No cause for concern despite HDFC's below-par show; stock falls 1.5%

Moderation in Housing Development Finance Corporation's (HDFC) asset quality in the December 2018 quarter (Q3) — mainly from the non-individual segment — coupled with slower growth in the loan book, impacted investor sentiment. The stock shed 1.5 per cent to close at Rs 1,918 on a day when majority of the non-banking financiers were trading in the negative.

The company’s net profit of Rs 2,114 crore in Q3 was lower than the Rs 2,210 crore estimated by analysts. However, there is not too much cause for concern.

Lalitabh Shrivastawa, AVP (Research) at Sharekhan, believes the lender’s balance sheet strength, as well as consistency and quality of earnings, continue to be key differentiators. These will provide major support to its premium valuations (HDFC is trading at 3.3 times its FY20 book, against the peer average of under-2 times).

The housing finance major witnessed a 28-basis-point (bps) rise in gross non-performing assets (NPAs) from the non-individual portfolio, on a sequential basis, to 2.46 per cent. The firm has 12 per cent exposure to the riskier construction/developer loan book.

Yet, a steady individual loan portfolio (70 per cent of its book) restricted the overall asset quality deterioration in Q3 to 1.2 per cent, as against 1.13 per cent in the September quarter.

Keki Mistry, vice-chairman and CEO of HDFC, believes asset quality is not worrisome and the company has healthy provisioning in place. It has Rs 5,220 crore balance in loan loss and provisioning — 70 per cent above the regulatory norm.
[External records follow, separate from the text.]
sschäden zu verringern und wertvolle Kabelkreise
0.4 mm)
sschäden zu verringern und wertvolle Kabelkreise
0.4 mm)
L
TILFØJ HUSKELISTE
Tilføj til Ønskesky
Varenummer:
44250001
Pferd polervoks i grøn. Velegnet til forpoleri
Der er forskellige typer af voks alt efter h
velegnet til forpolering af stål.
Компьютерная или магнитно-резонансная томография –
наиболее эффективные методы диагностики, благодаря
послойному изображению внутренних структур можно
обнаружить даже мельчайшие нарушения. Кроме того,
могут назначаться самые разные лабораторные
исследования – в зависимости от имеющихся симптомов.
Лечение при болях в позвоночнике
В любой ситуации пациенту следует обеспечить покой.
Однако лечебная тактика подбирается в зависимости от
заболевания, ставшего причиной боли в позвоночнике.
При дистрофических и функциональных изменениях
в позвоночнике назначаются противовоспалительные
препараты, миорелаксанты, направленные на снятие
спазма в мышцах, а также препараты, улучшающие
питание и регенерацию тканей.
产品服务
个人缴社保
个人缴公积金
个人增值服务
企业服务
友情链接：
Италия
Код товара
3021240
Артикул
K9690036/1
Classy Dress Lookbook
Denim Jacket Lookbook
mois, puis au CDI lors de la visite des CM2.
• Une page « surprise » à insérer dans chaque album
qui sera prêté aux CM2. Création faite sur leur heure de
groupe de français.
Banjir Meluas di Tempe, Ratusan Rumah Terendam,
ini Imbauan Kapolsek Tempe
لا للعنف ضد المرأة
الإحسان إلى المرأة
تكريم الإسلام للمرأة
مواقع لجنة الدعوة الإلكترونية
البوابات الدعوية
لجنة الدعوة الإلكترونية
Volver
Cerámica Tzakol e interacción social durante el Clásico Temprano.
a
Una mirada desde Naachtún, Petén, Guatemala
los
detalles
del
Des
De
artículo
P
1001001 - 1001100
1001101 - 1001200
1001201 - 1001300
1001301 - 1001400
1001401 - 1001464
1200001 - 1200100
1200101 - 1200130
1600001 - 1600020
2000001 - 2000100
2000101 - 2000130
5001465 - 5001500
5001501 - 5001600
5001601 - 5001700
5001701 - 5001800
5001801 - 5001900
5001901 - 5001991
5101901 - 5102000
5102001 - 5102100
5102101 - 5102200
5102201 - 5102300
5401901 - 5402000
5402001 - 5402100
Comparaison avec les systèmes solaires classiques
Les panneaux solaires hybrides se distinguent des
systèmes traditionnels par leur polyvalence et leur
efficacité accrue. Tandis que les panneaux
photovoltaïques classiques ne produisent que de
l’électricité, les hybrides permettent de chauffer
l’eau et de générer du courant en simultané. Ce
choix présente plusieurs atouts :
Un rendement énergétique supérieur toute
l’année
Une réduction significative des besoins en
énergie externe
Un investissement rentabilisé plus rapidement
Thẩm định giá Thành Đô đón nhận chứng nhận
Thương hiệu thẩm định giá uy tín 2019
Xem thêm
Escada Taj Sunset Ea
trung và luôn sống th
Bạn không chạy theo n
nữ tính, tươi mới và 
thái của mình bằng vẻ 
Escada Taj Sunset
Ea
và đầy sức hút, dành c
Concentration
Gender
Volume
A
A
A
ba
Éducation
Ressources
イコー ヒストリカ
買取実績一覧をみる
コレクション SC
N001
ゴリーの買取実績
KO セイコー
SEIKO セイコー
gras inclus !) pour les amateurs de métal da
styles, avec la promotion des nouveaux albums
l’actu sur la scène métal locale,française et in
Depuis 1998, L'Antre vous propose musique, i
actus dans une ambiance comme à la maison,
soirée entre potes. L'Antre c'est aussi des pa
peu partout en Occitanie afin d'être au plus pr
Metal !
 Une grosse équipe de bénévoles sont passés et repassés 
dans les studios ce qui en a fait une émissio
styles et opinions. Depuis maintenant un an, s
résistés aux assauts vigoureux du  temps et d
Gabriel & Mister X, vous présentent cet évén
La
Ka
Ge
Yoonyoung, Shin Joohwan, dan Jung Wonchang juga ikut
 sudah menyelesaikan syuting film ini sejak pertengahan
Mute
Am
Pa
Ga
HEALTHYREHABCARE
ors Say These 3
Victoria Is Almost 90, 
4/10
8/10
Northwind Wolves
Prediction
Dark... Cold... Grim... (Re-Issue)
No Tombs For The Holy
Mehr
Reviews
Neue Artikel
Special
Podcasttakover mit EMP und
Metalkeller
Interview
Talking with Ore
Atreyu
HDFC’s overall book, however, rose at the slowest pace (13 per cent) among the past many quarters. While the individual loan book grew 14 per cent year-on-year, non-individual loan book rose just 9 per cent.

A dismal performance in the corporate segment impacted non-individual portfolios. However, given the higher base in the preceding quarters, the reported AUM growth is strong, say analysts.

In addition, the management is confident that factors such as rise in affordability, with a relatively faster rise in income levels than housing prices, as well as the lower housing-sector penetration in the country and the government’s focus on this space, will fuel individual housing loan demand.

On the profitability front, spread — difference between income earned on loan and cost of borrowings in Q3 — remained little changed at the year-ago level of 2.3 per cent, within HDFC’s historical range of 2.20-2.35 per cent.